Sola con sus pensamientos por primera vez desde la muerte de su amigo, Tessa recorrió Church Row de vuelta en la oscuridad, con dolor de pies y una rebeca que no la protegía suficientemente del frío. Sólo se oía el rumor de las cuentas de madera de su collar y el sonido amortiguado de los televisores en las casas ante las que pasaba.

De pronto, se preguntó: «¿Barry lo sabía?»

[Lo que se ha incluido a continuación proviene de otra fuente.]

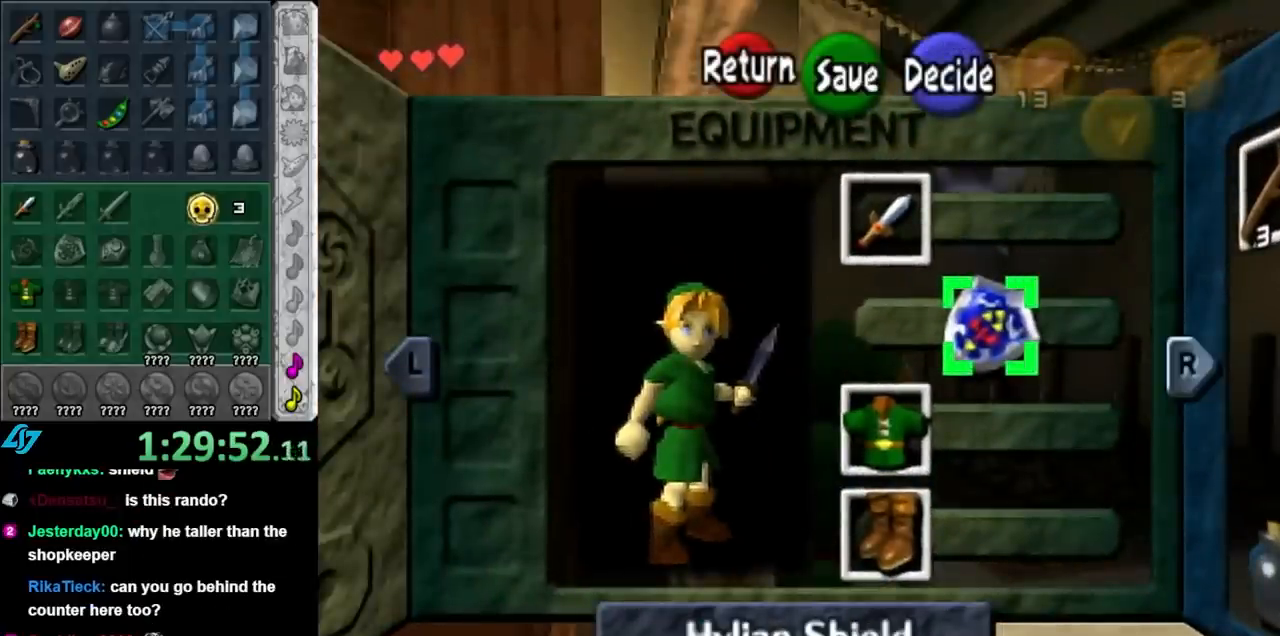
{"buttons": [], "left_stick": "center", "right_stick": "center", "events": []}
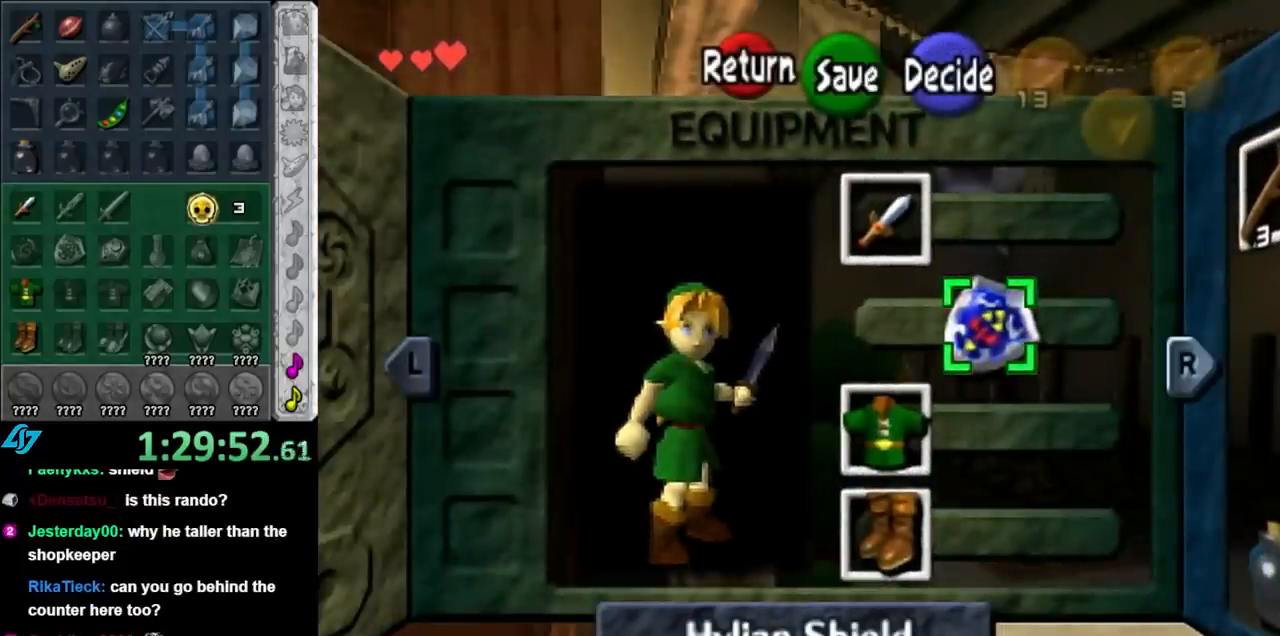
{"buttons": [], "left_stick": "center", "right_stick": "center", "events": []}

Nunca se le había ocurrido que su marido pudiese haberle contado a Barry el gran secreto de su vida, esa cosa podrida que yacía enterrada en el fondo de su matrimonio. Colin y ella nunca lo hablaban siquiera, aunque había cierto tufo que empañaba muchas conversaciones, sobre todo últimamente.

Esa noche, sin embargo, a Tessa le había parecido captar una velada mirada de Mary al oír mencionar a Fats…

«Estás agotada, imaginas cosas», se reprochó. Los hábitos de secretismo de Colin eran tan intensos, estaban tan arraigados, que nunca se lo habría contado a nadie; ni siquiera a Barry, al que idolatraba. Tessa se horrorizó al pensar que Barry lo hubiera sabido… que el motivo de su amabilidad hacia Colin pudiese haber sido la lástima que le daba lo que ella, Tessa, había hecho…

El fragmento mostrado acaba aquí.